INSTRUCTIONS TO FOLLOW: Below are records. Copy every line with "three" in it.

MATERIALS PROVIDED:
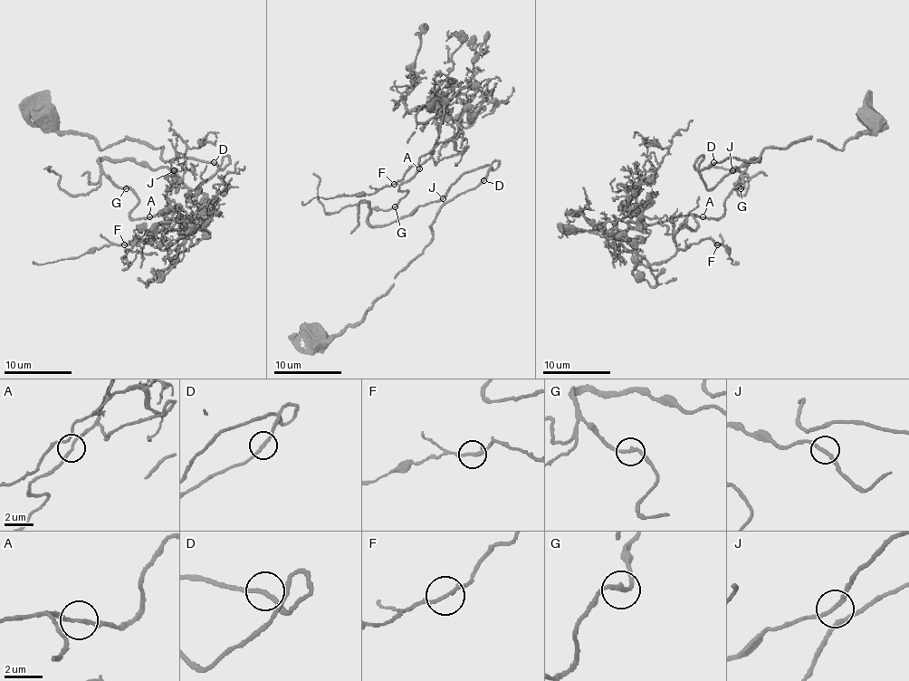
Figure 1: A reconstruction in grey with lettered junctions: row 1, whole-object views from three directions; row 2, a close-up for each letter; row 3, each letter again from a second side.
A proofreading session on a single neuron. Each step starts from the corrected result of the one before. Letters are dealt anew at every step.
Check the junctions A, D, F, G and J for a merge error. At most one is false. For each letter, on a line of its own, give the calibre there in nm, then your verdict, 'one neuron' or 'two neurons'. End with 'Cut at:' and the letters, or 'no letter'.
A: 170 nm thick; one neuron
D: 200 nm thick; one neuron
F: 180 nm thick; one neuron
G: 200 nm thick; one neuron
J: 200 nm thick; one neuron
Cut at: no letter

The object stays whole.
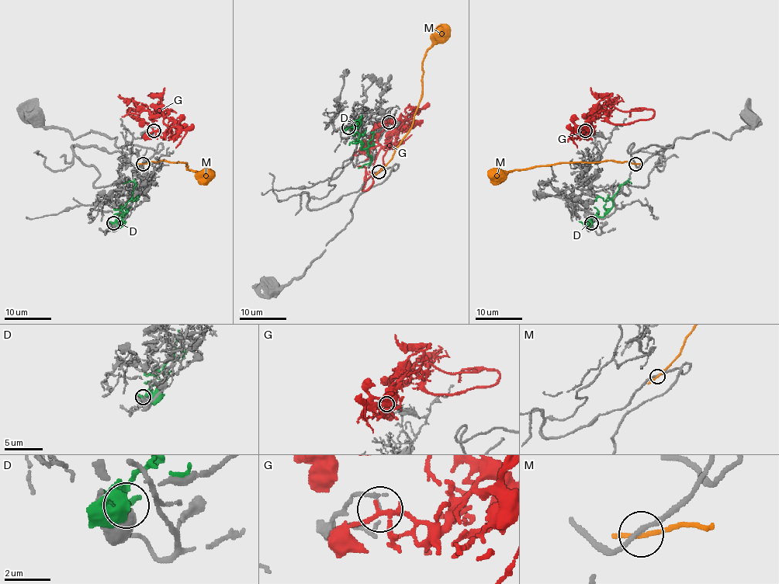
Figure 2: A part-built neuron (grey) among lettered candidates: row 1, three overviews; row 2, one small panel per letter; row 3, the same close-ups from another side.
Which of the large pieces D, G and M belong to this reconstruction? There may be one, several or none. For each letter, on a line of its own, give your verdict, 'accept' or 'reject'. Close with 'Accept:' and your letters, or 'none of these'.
D: reject
G: reject
M: reject
Accept: none of these

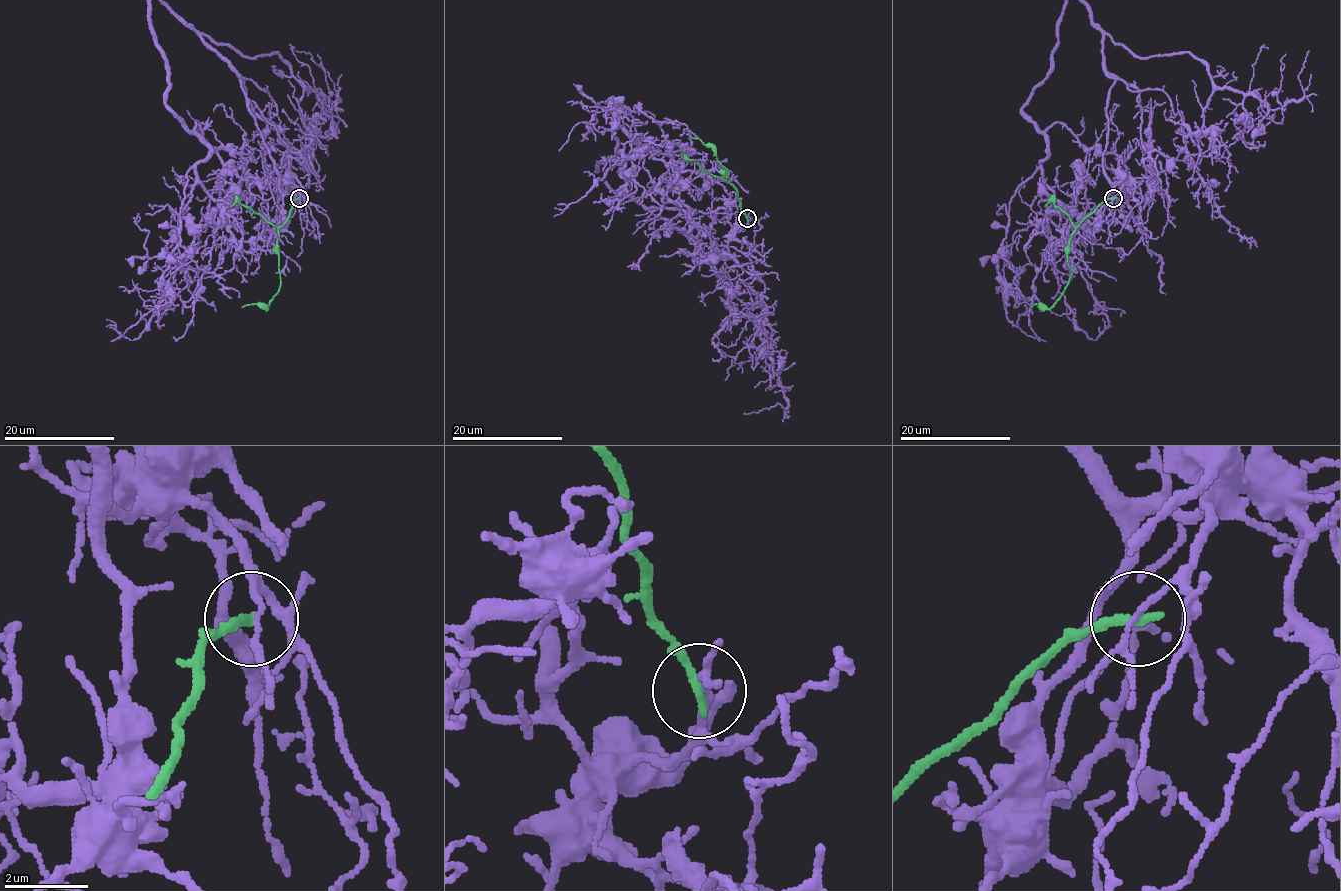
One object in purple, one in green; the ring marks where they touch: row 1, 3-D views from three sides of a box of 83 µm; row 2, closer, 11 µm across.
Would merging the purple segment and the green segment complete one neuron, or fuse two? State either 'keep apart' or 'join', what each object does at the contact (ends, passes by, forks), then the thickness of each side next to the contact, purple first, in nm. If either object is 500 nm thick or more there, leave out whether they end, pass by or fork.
keep apart; purple forks there; green ends there; 100 nm thick on the purple side, 240 nm on the other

ANSWER TO THE EXERCISE:
Figure 1: A reconstruction in grey with lettered junctions: row 1, whole-object views from three directions; row 2, a close-up for each letter; row 3, each letter again from a second side.
Figure 2: A part-built neuron (grey) among lettered candidates: row 1, three overviews; row 2, one small panel per letter; row 3, the same close-ups from another side.
One object in purple, one in green; the ring marks where they touch: row 1, 3-D views from three sides of a box of 83 µm; row 2, closer, 11 µm across.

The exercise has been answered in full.